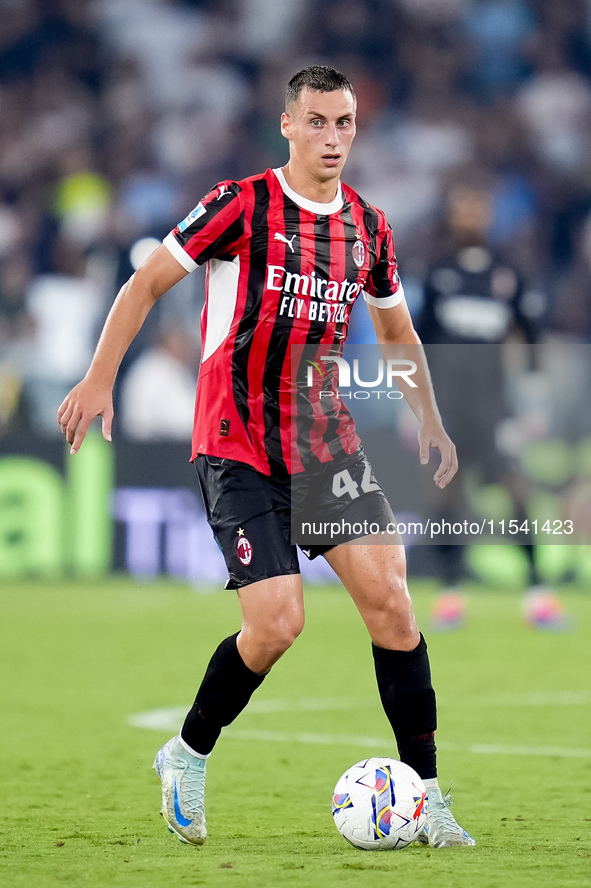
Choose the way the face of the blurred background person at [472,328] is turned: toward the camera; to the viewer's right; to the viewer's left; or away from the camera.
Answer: toward the camera

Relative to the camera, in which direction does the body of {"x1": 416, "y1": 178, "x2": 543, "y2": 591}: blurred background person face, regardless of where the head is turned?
toward the camera

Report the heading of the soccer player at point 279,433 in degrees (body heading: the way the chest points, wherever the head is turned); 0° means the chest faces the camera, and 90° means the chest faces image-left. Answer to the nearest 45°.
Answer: approximately 315°

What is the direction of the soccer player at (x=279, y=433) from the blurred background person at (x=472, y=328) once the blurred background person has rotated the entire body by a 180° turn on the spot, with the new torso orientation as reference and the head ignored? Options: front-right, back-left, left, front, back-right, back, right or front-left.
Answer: back

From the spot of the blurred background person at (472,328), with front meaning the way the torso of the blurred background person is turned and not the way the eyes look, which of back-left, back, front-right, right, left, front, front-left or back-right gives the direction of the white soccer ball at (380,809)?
front
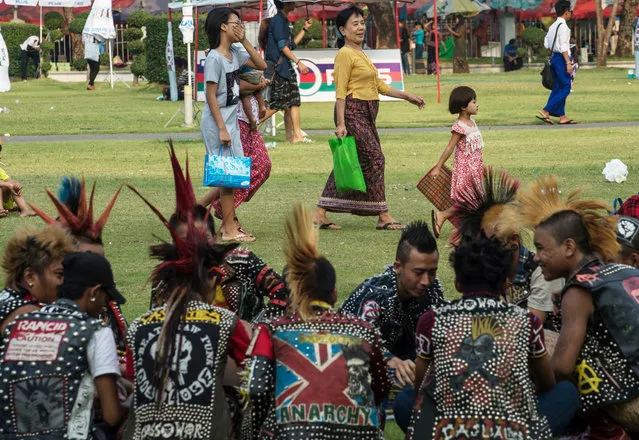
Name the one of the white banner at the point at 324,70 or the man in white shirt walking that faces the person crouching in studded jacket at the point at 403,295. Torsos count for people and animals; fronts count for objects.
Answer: the white banner

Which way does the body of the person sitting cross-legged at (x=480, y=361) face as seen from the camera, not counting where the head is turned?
away from the camera

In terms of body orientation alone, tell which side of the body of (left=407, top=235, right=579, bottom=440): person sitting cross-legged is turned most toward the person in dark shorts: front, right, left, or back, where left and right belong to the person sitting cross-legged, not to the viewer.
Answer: front

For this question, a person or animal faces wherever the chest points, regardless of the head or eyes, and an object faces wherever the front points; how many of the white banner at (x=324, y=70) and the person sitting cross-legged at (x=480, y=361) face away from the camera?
1

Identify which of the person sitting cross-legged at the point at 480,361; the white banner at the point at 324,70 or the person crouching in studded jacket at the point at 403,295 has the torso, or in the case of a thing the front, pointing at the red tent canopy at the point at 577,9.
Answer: the person sitting cross-legged at the point at 480,361

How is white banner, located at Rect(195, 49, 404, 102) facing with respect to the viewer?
toward the camera

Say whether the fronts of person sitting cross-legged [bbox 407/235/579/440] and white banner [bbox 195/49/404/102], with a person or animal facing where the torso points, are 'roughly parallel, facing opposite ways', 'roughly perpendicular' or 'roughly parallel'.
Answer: roughly parallel, facing opposite ways

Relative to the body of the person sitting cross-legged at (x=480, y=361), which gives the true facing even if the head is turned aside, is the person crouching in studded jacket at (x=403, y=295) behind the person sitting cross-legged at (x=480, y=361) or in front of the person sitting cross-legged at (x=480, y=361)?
in front

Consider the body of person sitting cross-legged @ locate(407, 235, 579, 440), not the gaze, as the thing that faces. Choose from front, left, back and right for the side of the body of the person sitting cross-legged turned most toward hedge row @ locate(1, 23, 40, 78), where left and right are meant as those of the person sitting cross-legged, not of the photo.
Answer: front

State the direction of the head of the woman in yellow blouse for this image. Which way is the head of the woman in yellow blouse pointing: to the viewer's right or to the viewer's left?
to the viewer's right

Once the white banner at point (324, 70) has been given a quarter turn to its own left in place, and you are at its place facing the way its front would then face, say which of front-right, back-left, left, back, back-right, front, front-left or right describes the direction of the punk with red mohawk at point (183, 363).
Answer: right

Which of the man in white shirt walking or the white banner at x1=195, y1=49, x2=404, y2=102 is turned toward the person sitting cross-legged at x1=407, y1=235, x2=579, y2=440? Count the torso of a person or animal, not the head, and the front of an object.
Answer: the white banner
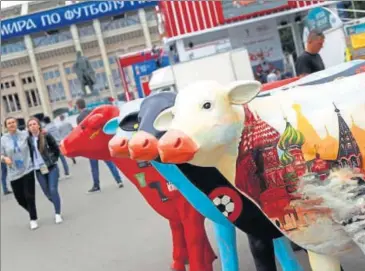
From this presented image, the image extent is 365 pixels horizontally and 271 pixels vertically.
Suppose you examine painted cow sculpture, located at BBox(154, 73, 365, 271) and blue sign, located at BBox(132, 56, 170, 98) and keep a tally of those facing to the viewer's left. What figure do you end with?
1

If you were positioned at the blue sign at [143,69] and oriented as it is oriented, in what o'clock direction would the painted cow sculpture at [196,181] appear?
The painted cow sculpture is roughly at 12 o'clock from the blue sign.

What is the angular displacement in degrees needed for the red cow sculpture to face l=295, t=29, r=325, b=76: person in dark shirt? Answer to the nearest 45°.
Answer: approximately 180°

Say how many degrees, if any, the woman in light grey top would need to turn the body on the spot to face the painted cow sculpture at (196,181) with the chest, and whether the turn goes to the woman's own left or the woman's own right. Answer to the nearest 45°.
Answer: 0° — they already face it

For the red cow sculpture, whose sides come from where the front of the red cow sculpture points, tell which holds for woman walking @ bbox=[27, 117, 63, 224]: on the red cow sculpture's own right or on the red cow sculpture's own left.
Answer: on the red cow sculpture's own right

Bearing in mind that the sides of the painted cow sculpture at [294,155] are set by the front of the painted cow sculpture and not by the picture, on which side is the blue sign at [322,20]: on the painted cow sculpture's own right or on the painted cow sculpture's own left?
on the painted cow sculpture's own right

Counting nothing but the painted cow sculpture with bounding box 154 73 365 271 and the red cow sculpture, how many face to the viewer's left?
2

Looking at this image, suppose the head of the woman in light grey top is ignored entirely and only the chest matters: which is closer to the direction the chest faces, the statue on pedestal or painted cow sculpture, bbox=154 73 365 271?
the painted cow sculpture

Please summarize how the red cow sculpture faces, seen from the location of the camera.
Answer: facing to the left of the viewer

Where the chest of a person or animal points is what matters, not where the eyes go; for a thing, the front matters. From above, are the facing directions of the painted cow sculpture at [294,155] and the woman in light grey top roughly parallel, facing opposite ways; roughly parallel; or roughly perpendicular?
roughly perpendicular

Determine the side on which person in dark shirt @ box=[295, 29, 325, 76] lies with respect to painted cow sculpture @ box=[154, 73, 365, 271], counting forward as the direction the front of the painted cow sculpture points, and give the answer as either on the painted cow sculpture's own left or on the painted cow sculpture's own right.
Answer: on the painted cow sculpture's own right

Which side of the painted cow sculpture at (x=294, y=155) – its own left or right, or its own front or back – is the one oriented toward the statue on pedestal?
right

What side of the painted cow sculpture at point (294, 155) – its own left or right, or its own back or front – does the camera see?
left
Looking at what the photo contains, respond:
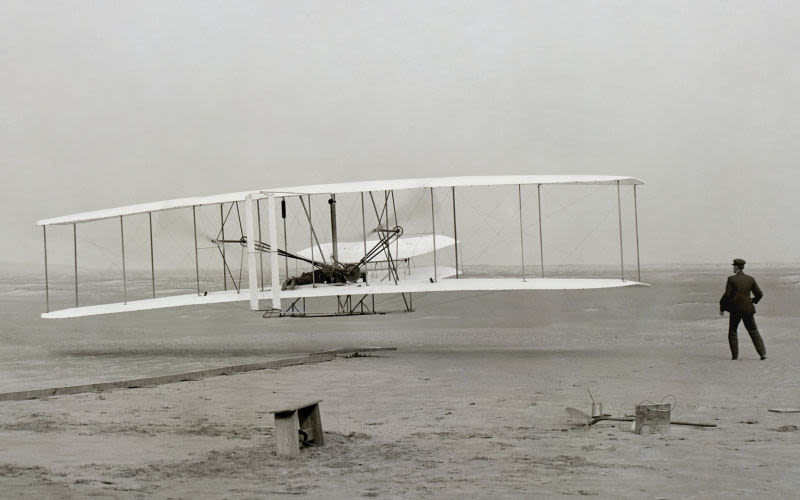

# # #

## [ACTIVITY]
Revise all the records above by changing every "soccer player" to "football player" and keeping everything else the same. Leave the pictures out.

## [WRITTEN SOLUTION]
Choose the way the face of the blurred background person at [472,328] is turned: toward the camera; to the viewer's right; to the viewer's left; or away from the camera.
Answer: toward the camera

Relative to the camera, in which direction does the body of {"x1": 416, "y1": 178, "x2": 543, "y2": 591}: blurred background person face, regardless of where the head is turned?
toward the camera

Report the heading of the football player at point 279,433 in degrees (body heading: the way the chest points, wherever the head is turned); 0° means the chest faces the camera, and 90° means the chest faces image-left. Answer to the nearest 45°.
Answer: approximately 315°

What is the direction of the football player at (x=279, y=433) from the blurred background person at (x=472, y=328) once the blurred background person has rotated the entire body by a 180° turn on the spot, with the new torso orientation as reference and the head ignored? Options: front-right, back-left, left, front, back-right, back, right or front-left.
Answer: back

From the spot of the blurred background person at (472,328), with front meaning the way the torso of the blurred background person is turned and not the way the eyes look, which of back-left, back, front-right, right, left, front, front-left or back-right gives the direction of the white soccer ball at (380,809)?
front
Name the one of the white banner at the point at 324,70 or the man in white shirt walking that faces the person crouching in studded jacket at the point at 403,295. Torsos count for people and animals; fronts count for objects.
Answer: the white banner

Which way does the body of the person sitting cross-legged at (x=480, y=361) face as seen from the camera, not counting where the head is turned?
away from the camera

In terms of body orientation alone, tell which side of the body of (left=407, top=235, right=579, bottom=440): person sitting cross-legged is turned most toward the person in dark shorts: front, right, left, or back, where left and right belong to the person sitting cross-legged, not to the viewer.
Answer: front

For this question, a person or animal faces wherever the chest points, regardless of the head or eyes, and an object faces wherever the front points; how many of the white banner at (x=324, y=70) and the person sitting cross-legged at (x=480, y=361) face away from the camera?
1

Identify which of the person sitting cross-legged at the point at 480,361; the white banner at the point at 324,70 or the person crouching in studded jacket at the point at 403,295 has the torso, or in the case of a thing the front, pointing at the red tent canopy at the point at 577,9.
Answer: the person sitting cross-legged at the point at 480,361

How is white banner, located at Rect(195, 49, 404, 102) facing with respect to the viewer?
toward the camera

Say whether the fronts of person sitting cross-legged [bbox 407/235/579/440] and white banner [bbox 195/49/404/102], with a person or animal facing where the torso points, are 'roughly parallel, facing opposite ways', 'roughly perpendicular' or 'roughly parallel'.
Answer: roughly parallel, facing opposite ways

Relative to the body of the person sitting cross-legged at (x=480, y=361), which gives the true facing even if the head is turned aside, is the person crouching in studded jacket at (x=403, y=295) behind the person sitting cross-legged at (x=480, y=361) or in front of the person sitting cross-legged at (x=480, y=361)?
in front

Consider the body of person sitting cross-legged @ locate(407, 235, 579, 440), not the gaze, as the thing that faces. Choose from front, left, back and right for the side of the body of the person sitting cross-legged turned most toward hedge row @ locate(1, 23, 40, 78), where left and right are meant as those of the person sitting cross-legged, not of the photo.
Answer: front

State the direction of the head of the woman in yellow blouse for this image. Which way is the head of the woman in yellow blouse pointing: to the viewer's right or to the viewer's left?
to the viewer's right

Once the white banner at point (324, 70) has been given a quarter turn to its own left in place, and you are at its place facing the way its front would then face, say which of front-right, back-left, left, back, back-right, front, front-left or right describes the direction of the punk with red mohawk at point (183, 363).
Answer: right

Which of the man in white shirt walking or the white banner at x1=195, y1=49, x2=404, y2=102 is turned toward the person sitting cross-legged at x1=407, y1=235, x2=579, y2=440? Count the torso of a person or animal, not the head, and the front of an object.
Answer: the white banner
From this presented image, the image extent is 365 pixels horizontally and 271 pixels vertically.
Suppose you examine painted cow sculpture, located at BBox(154, 73, 365, 271) and blue sign, located at BBox(132, 56, 170, 98) and keep a tally of those facing to the viewer's left. What figure do you end with?
1

If you were positioned at the blue sign at [143,69] and oriented as it is oriented, in what o'clock direction would the painted cow sculpture at [196,181] appear?
The painted cow sculpture is roughly at 12 o'clock from the blue sign.

What is the angular displacement in degrees needed for the red cow sculpture to face l=295, t=29, r=325, b=76: person in dark shirt? Answer to the nearest 45°.
Answer: approximately 180°

Say how many degrees, if any, the woman in light grey top would need to turn the body on the spot to face the painted cow sculpture at (196,181) with the chest, and whether the turn goes to the woman's own left or the woman's own right. Answer to the nearest 45°.
Answer: 0° — they already face it

For the red cow sculpture, whose sides come from where the front of the red cow sculpture points, tell which holds for woman walking @ bbox=[27, 117, 63, 224]: on the red cow sculpture's own right or on the red cow sculpture's own left.
Answer: on the red cow sculpture's own right

Bearing in mind that the sides of the painted cow sculpture at [294,155] are set by the front of the painted cow sculpture and not by the picture, on which side is the blue sign at [322,20]: on the painted cow sculpture's own right or on the painted cow sculpture's own left?
on the painted cow sculpture's own right

Counting nothing but the painted cow sculpture with bounding box 154 73 365 271 and the red cow sculpture, how many face to the viewer's left?
2

Looking at this image, suppose the head of the woman in light grey top is ignored entirely and only the chest matters: which is closer to the direction the chest faces, the statue on pedestal or painted cow sculpture, bbox=154 73 365 271?
the painted cow sculpture

Please summarize how the red cow sculpture faces, seen from the location of the camera.
Answer: facing to the left of the viewer

Where the chest of a person or animal points is what matters, not where the eyes go; for a thing, the front matters. From above, are the facing directions of the painted cow sculpture at [294,155] and the woman in light grey top roughly parallel, facing opposite ways; roughly parallel; or roughly perpendicular?
roughly perpendicular

Determine the side on which person in dark shirt @ box=[295, 29, 325, 76] lies with respect to painted cow sculpture @ box=[154, 73, 365, 271], counting forward as the direction the front of the painted cow sculpture points, and give the answer as either on the painted cow sculpture's own left or on the painted cow sculpture's own right.
Answer: on the painted cow sculpture's own right

Which side of the painted cow sculpture at (x=294, y=155) – its own left or right, or its own front or back – is the one oriented toward the statue on pedestal?
right

What side of the painted cow sculpture at point (294, 155) – its own left or right, or its own back or front – does the camera see?
left
Looking at what the photo contains, respond:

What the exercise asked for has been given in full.